La première est indiscutablement que nous avons prouvé que le cancer de la prostate localisé, ce qui représente actuellement environ 90 % des cas au moment du diagnostic, n’est pas dû à un excès de testostérone… et aussi que ce dernier est plus agressif, plus grave, en cas de carence en testostérone ; ce qui peut sembler surprenant. En effet, il ressort des données d’ANDROCAN, qu’un cancer de la prostate agressif est plus fréquent (50 %) chez les hypogonadiques que chez l’homme normal (30 %).
Le corollaire de ces résultats est qu’il est grand temps que la communauté médicale commence à revoir les règles encadrant la supplémentation en testostérone chez l’adulte et d’en faire bénéficier tous les hommes concernés.
Sait-on pourquoi les cancers agressifs surviennent plus fréquemment chez les hommes hypogonadiques ?
Il est encore trop tôt pour se prononcer, mais il s’agit, bien sûr, d’une importante question à éclaircir. Lors d’ANDROCAN, nous avons dosé les hormones sexuelles – autrement dit la testostérone, ses précurseurs et ses métabolites - au sein des prostates normales, volumineuses ou cancéreuses. Nous avons ainsi mis en évidence que les grosses prostates se caractérisent par des taux élevés de dihydrotestostérone (DHT) intraglandulaire comparativement aux prostates normales, alors que la testostérone est équivalente. Les cancers de prostate localisés ont, quant à eux, un taux effondré de testostérone intraglandulaire et un taux équivalent de DHT, comparativement aux prostates normales. Enfin, il n’y a pas de différence significative en ce qui concerne les taux sanguins de testostérone et de DHT entre les 3 catégories de prostates.
Les variations enzymatiques à l’origine de ces différences hormonales ne sont pas encore établies. Manifestement, l’hormonologie et le cancer de la prostate restent toujours très liés.
Dans quels domaines une supplémentation en testostérone pourrait-elle se révéler utile ?

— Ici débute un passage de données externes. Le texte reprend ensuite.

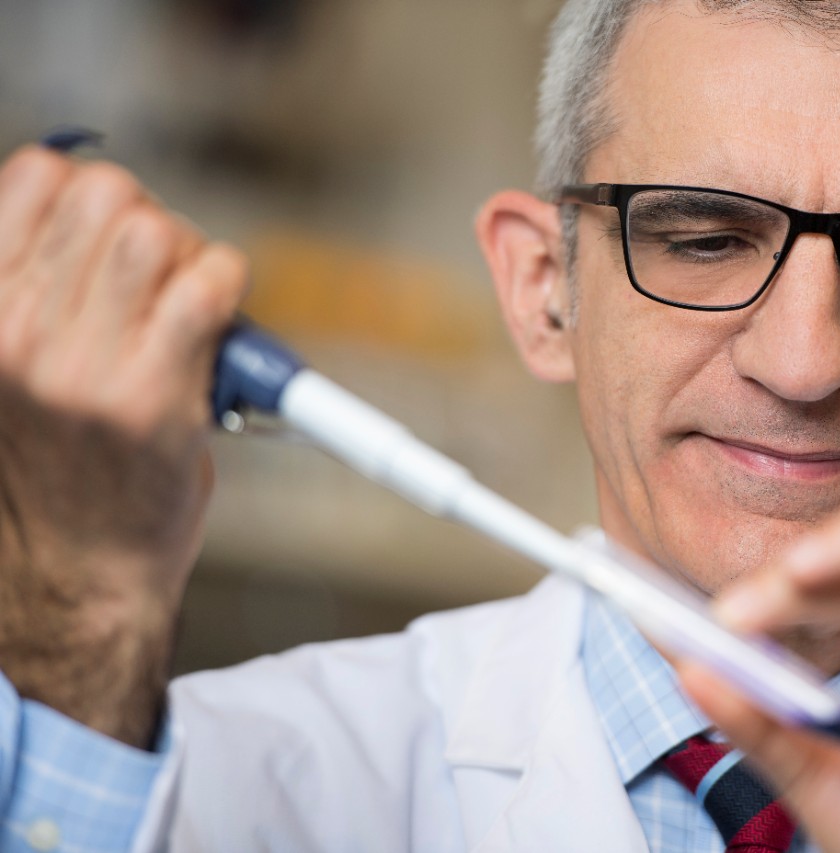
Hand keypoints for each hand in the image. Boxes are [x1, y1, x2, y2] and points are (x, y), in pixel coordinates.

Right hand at [0, 145, 247, 746]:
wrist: (77, 573)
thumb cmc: (56, 462)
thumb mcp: (12, 360)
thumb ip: (37, 284)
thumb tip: (88, 193)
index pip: (36, 174)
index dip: (90, 194)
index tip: (112, 240)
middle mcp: (15, 333)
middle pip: (109, 193)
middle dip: (152, 220)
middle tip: (164, 279)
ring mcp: (82, 366)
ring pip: (159, 231)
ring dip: (192, 255)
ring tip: (191, 308)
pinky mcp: (150, 399)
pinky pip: (209, 287)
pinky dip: (228, 287)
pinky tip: (222, 325)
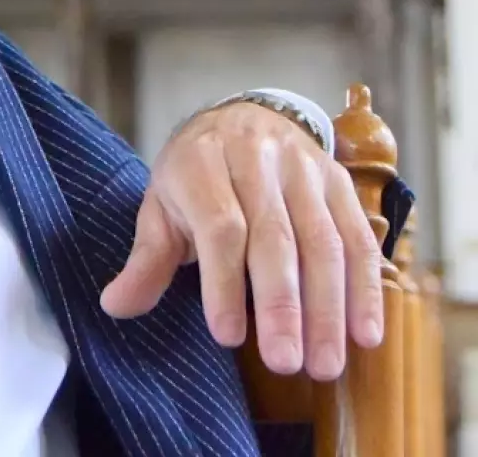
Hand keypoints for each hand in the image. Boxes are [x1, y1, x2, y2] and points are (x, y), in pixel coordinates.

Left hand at [100, 102, 383, 379]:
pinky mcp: (338, 181)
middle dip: (282, 305)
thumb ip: (146, 258)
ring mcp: (302, 167)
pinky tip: (365, 333)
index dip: (224, 282)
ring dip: (327, 307)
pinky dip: (365, 287)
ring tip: (323, 363)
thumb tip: (115, 305)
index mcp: (201, 160)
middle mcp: (254, 156)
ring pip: (322, 241)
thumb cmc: (195, 175)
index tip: (227, 337)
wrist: (241, 118)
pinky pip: (358, 236)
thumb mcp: (162, 206)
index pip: (220, 225)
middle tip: (286, 362)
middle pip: (274, 237)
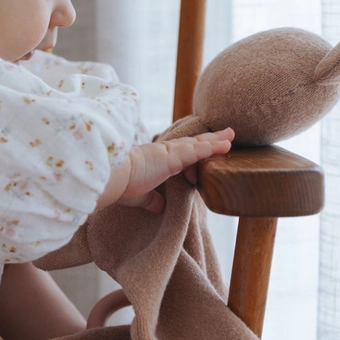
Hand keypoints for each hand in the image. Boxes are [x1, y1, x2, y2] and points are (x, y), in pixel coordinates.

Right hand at [117, 128, 233, 211]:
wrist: (109, 177)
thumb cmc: (117, 185)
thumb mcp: (138, 195)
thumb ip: (150, 199)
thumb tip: (158, 206)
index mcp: (156, 160)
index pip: (180, 153)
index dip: (193, 153)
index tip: (205, 152)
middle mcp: (163, 152)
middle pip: (191, 143)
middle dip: (208, 139)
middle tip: (226, 133)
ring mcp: (168, 153)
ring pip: (197, 144)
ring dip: (215, 140)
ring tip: (231, 136)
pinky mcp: (172, 157)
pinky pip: (197, 151)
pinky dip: (212, 148)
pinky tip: (226, 145)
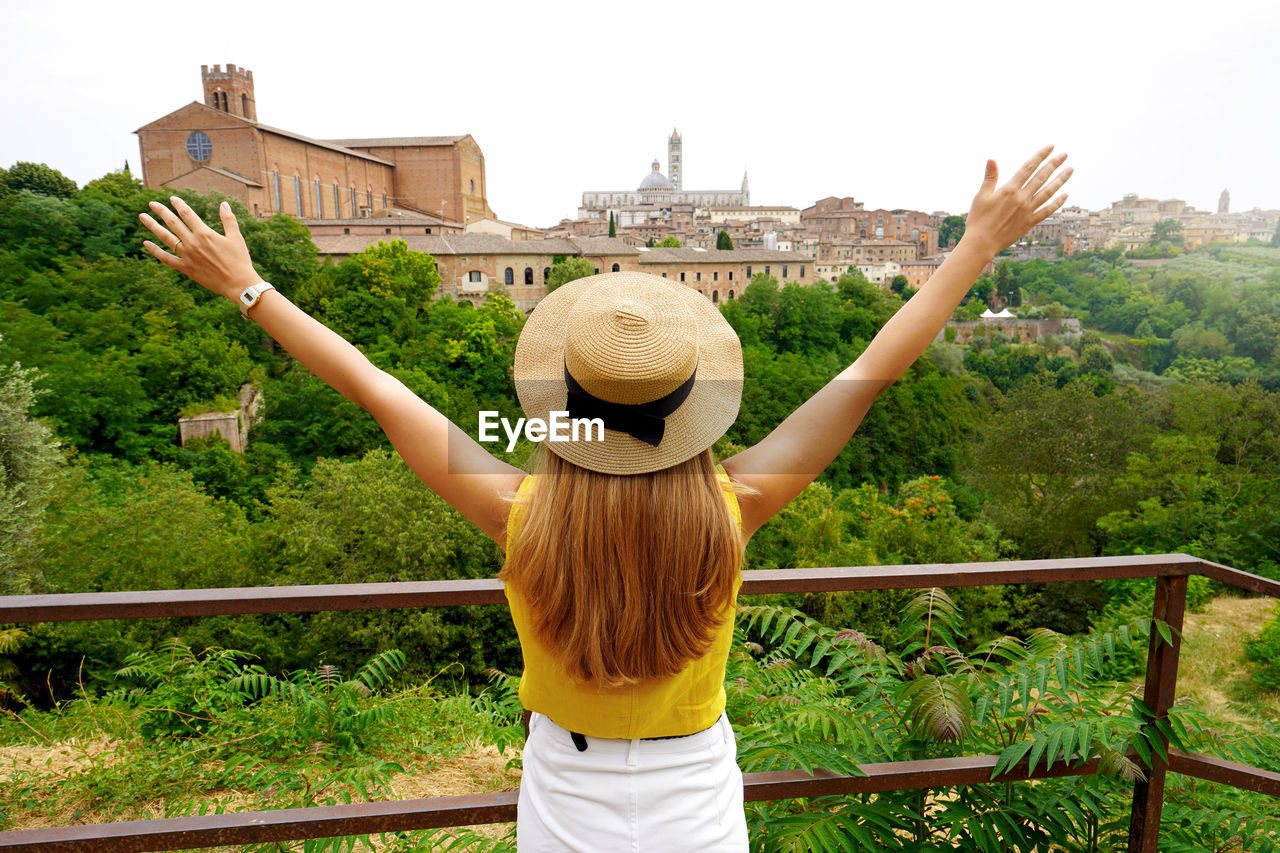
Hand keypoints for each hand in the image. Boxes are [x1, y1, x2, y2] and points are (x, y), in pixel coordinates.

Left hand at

Les domaines d’application sont très nombreux, car l’on sait que l’hypogonadisme est un facteur de risque de multiples troubles, parmi lesquels la sarcopénie, la baisse de la densité minérale osseuse, l’obésité abdominale, la prise de poids associé à une baisse du pourcentage de la masse maigre, le syndrome métabolique, des troubles du métabolisme glucidique avec une augmentation de la résistance à l’insuline et de la fréquence du diabète de type II, une baisse de la pilosité, une altération de l’humeur et des facultés cognitives chez l’homme vieillissant, des troubles de la libido… Songeons, par exemple, que 50 % des hommes obèses et 30 % de ceux qui sont atteints d’un diabète de type 2 sont hypogonadiques.
Or, bien que l’on sache parfaitement que tous ces troubles sont améliorés par la prise de testostérone – surtout s’ils sont associés à un déficit en cette hormone – y compris dans le cas de coronaropathies, une autre catégorie de patients, les personnes atteintes ne peuvent être actuellement traitées. Au total, on peut donc estimer que des millions de personnes seraient susceptibles d’être concernées en France !
Quelle suite allez-vous donner à ANDROCAN ?
Tout en poursuivant le suivi des patients recrutés pour ANDROCAN, nous allons essayer de voir s’il est possible d’améliorer l’état de patients opérés d’un cancer localisé de la prostate présentant des troubles liés à un déficit en testostérone. Et aussi affiner la prise en charge de ces patients, notamment au regard de l’agressivité de la tumeur initiale. Nous espérons, notamment, une amélioration du pronostic carcinologique. Le soutien de la Fondation Foch nous est acquis. Restera à trouver le médicament ad hoc, de préférence une formulation percutanée de testostérone, qui bénéficie de la meilleure tolérance. Nous comptons démarrer le recrutement des patients dès cette année.
* Ancien Chef du service d’urologie de l’hôpital Foch (Suresnes), initiateur et coordinateur de l’étude ANDROCAN
** Quatre centres urologiques : Hôpital Foch (Suresnes), hôpital Louis Pasteur (Colmar), hôpital Pitié-Salpêtrière (Paris), Institut Mutualiste Montsouris (Paris).